In some cases, that is probably true. In other cases, where the online
backup services is branded to the manufacturer (e.g. Dell), I suspect
there's an element of revenue-sharing as well between the PC maker and
the provider of the online backup service.

Alan

[technomaNge]

On 04/04/2014 09:36 PM, Steve Hayes wrote:
>
> askSam, Inmagic, Family History System,
>
> Bear in mind that the Linux replacement needs to be able to import all
> existing data.
>
> But this post was not about replacing one OS by another, but the danger that
> users of Windows Security Essentials who do not disable it and use another AV
> program may find that they are getting updates from crackers.
>
>

I'm declaring this to off-topic since I failed to follow the subject.

But for the record, askSam and Inmagic have been reported to work
in Linux using Wine.

Without further knowledge of the OP's programs, I can't make any
recommendations for Linux equivalents.



technomaNge
--
Mea culpa

[Bubba]

I do appreciate yours and everyone else's replies and suggestions.
I really am too old and lazy to learn another OS, and I know there
are many freeware alternatives to the old standby M$ programs, some
of which will run under Linux. Omnimix, for example, will not.
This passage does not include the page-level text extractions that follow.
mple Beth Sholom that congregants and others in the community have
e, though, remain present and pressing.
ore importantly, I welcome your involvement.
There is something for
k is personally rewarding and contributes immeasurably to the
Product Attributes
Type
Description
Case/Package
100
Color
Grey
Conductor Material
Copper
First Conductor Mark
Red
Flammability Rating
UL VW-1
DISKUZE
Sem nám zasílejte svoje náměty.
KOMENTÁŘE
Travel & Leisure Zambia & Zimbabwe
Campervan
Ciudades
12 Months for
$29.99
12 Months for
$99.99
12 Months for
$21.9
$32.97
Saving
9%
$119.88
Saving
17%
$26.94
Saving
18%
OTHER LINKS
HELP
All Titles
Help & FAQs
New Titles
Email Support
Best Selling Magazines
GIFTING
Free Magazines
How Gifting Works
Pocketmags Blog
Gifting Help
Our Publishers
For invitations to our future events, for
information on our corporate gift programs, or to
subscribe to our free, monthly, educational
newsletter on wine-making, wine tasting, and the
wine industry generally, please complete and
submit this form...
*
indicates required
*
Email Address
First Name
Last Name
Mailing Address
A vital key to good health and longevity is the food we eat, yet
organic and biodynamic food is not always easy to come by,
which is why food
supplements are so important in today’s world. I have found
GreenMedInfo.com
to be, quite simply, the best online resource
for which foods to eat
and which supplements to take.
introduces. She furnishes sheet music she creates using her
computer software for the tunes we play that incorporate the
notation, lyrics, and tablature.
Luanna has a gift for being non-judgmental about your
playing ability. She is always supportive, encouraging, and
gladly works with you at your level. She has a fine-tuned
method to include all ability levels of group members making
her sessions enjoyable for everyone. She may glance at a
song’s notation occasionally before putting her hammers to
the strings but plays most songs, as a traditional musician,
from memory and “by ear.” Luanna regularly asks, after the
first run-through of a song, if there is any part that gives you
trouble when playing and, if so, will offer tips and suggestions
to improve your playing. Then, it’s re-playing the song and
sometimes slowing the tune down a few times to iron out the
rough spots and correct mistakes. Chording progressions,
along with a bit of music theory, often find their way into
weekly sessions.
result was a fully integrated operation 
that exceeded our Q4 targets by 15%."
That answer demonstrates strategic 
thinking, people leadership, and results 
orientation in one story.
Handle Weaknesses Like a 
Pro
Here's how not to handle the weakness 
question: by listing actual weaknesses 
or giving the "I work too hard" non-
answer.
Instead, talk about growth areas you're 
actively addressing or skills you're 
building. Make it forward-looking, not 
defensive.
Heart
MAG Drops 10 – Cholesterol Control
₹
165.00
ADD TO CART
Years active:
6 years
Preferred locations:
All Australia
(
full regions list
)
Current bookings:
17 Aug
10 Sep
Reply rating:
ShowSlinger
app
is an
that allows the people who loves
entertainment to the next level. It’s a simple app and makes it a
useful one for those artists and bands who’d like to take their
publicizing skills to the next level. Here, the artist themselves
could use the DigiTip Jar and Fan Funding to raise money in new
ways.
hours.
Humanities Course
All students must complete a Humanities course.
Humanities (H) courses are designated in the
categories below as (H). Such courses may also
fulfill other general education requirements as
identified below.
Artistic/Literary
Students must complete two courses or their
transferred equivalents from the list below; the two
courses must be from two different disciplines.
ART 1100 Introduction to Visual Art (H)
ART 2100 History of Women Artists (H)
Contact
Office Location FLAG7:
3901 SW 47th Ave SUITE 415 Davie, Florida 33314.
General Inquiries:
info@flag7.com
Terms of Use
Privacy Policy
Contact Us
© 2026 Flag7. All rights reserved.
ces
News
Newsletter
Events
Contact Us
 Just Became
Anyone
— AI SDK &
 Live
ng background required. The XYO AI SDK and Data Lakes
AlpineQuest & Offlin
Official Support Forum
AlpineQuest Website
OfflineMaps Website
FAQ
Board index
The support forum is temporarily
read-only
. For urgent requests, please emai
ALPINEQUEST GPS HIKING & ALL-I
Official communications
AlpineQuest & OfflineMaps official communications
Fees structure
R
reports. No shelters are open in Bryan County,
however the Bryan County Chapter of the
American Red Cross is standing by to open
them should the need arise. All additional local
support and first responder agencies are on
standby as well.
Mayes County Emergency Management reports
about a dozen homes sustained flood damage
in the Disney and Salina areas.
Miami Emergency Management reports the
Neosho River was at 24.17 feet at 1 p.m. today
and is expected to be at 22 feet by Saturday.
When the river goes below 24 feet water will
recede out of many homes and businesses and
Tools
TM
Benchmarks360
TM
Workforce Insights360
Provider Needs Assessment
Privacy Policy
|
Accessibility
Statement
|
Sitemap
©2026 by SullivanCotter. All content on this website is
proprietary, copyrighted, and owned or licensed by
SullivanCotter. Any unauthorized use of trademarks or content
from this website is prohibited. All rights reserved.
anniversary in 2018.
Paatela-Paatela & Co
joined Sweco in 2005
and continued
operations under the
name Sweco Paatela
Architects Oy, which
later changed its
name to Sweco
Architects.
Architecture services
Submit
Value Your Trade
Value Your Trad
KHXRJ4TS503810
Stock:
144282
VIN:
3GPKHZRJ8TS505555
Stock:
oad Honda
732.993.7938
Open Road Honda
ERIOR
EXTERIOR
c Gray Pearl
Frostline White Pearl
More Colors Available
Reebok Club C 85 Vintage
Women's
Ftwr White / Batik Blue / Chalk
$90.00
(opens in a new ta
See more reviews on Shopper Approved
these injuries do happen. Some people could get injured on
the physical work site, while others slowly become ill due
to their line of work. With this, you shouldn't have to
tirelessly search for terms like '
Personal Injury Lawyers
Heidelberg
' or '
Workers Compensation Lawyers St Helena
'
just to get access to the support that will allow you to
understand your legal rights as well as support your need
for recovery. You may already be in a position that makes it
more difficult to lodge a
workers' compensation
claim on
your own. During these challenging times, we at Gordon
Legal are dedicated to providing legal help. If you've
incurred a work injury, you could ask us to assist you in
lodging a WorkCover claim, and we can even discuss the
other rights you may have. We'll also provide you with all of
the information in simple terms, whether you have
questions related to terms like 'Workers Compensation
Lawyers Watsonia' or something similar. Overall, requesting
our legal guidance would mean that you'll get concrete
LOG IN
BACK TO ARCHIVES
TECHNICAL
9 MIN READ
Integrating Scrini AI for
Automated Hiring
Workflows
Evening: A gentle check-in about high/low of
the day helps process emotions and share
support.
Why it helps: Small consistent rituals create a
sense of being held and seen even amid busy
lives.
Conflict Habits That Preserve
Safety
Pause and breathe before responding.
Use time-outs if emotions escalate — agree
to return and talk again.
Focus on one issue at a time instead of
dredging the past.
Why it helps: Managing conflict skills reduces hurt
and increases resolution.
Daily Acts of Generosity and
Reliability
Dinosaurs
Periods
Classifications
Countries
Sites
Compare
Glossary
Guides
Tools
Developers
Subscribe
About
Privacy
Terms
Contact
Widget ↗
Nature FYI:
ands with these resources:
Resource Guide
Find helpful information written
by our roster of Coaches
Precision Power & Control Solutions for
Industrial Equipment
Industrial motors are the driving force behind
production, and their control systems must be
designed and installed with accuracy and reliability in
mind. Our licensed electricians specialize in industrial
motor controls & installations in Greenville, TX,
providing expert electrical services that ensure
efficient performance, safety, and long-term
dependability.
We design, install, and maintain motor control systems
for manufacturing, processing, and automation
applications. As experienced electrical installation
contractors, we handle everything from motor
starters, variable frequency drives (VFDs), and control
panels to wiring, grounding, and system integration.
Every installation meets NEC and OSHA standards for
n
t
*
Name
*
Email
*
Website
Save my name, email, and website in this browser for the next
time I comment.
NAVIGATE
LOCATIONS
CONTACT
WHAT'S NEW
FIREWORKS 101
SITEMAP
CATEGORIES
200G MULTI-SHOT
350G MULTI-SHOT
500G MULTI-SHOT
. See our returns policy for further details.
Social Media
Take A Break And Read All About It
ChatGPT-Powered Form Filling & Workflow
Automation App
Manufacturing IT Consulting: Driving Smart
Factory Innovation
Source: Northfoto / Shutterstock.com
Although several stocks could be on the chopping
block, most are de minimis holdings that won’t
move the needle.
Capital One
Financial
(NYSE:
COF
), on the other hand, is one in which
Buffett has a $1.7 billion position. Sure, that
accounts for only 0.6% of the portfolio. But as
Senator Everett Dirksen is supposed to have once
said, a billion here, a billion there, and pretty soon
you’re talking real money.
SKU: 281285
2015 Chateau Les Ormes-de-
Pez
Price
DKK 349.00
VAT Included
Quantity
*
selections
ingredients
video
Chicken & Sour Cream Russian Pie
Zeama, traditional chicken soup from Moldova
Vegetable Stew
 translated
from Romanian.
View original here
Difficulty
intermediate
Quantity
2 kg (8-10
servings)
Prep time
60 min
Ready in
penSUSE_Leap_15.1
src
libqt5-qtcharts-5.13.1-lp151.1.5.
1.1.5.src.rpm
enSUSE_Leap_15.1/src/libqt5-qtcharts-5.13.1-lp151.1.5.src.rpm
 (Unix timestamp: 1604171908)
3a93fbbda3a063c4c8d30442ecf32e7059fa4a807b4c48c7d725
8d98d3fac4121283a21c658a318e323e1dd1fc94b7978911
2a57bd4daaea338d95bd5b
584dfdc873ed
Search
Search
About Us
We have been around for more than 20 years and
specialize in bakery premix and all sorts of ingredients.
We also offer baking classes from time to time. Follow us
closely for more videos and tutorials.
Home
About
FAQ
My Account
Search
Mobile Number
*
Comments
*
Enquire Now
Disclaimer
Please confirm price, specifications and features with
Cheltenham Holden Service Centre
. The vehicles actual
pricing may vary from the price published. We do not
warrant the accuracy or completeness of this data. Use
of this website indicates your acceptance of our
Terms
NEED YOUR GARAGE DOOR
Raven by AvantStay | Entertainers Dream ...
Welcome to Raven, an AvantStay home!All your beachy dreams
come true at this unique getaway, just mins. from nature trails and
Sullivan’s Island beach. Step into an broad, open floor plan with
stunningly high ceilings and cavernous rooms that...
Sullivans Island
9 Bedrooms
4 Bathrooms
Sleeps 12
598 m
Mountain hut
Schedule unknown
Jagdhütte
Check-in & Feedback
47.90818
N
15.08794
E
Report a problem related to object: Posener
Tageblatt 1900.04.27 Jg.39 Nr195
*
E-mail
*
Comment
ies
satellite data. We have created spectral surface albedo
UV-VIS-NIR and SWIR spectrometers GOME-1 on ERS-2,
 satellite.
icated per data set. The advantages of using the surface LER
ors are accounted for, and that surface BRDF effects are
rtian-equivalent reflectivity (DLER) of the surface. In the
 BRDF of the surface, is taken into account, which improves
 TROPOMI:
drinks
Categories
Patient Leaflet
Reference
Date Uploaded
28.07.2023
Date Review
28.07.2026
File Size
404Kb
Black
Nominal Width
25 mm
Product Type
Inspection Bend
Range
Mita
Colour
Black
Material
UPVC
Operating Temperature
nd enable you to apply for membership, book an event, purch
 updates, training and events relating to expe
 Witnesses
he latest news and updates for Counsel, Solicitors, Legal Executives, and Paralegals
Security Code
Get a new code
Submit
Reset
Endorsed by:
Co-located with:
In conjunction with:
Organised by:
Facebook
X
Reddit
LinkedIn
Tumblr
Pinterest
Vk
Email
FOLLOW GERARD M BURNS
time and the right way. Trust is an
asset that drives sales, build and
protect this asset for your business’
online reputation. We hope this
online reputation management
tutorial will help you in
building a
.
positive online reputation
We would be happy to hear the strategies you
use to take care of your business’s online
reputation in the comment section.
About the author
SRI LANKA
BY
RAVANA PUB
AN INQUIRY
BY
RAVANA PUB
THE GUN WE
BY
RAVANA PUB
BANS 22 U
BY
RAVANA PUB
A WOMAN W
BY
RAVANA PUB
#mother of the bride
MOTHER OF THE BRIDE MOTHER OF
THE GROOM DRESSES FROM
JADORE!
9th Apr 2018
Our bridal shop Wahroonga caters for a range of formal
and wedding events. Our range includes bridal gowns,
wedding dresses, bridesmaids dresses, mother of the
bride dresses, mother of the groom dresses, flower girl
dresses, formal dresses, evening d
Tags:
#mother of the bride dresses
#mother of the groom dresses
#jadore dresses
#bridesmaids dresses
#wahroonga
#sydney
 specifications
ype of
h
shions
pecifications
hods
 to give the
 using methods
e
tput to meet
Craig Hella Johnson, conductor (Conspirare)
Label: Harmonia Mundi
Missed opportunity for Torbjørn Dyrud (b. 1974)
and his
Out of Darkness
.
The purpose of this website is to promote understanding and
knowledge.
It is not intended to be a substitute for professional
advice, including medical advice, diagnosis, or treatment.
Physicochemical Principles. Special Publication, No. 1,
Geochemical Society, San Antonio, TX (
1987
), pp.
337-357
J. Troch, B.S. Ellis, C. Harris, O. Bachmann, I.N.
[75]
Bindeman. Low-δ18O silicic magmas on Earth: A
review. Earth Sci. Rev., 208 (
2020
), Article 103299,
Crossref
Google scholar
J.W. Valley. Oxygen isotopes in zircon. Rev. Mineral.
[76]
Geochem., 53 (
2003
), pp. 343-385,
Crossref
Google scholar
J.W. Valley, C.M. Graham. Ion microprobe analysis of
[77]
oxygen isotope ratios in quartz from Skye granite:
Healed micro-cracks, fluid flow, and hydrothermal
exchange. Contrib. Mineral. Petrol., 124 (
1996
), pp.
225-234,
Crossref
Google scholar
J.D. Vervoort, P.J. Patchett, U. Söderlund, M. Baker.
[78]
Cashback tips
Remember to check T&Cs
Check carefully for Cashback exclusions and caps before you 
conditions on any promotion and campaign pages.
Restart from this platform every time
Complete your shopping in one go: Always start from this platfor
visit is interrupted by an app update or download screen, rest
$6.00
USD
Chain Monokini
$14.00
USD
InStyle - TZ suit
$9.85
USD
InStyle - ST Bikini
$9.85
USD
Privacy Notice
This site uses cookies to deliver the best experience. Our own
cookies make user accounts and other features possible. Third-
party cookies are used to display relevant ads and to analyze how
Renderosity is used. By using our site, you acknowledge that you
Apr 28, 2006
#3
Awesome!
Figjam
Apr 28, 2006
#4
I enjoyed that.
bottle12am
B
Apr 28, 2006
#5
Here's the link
At this point, I'll take the wait and see approach. I've backed up
the user files on the XP box, and I've installed Firefox 28.0, the
latest hosts update, completely disabled and uninstalled Java, and
apart from that I don't know what else to bother with. I'm going to
wait until after April 8th to see if MSE is getting reports of being
hacked or having other problems. Switching to another AV/AM may not
be worth the trouble. I'd just as soon get a newer W7 PC.

--
Bub

[Mr. Jo Jo]

"Steve Hayes" wrote in message
news:cchaj9h45dqsae34a...@4ax.com...

*********************************************************************************

Personally, I'm happy to see it go. It was great in it's time.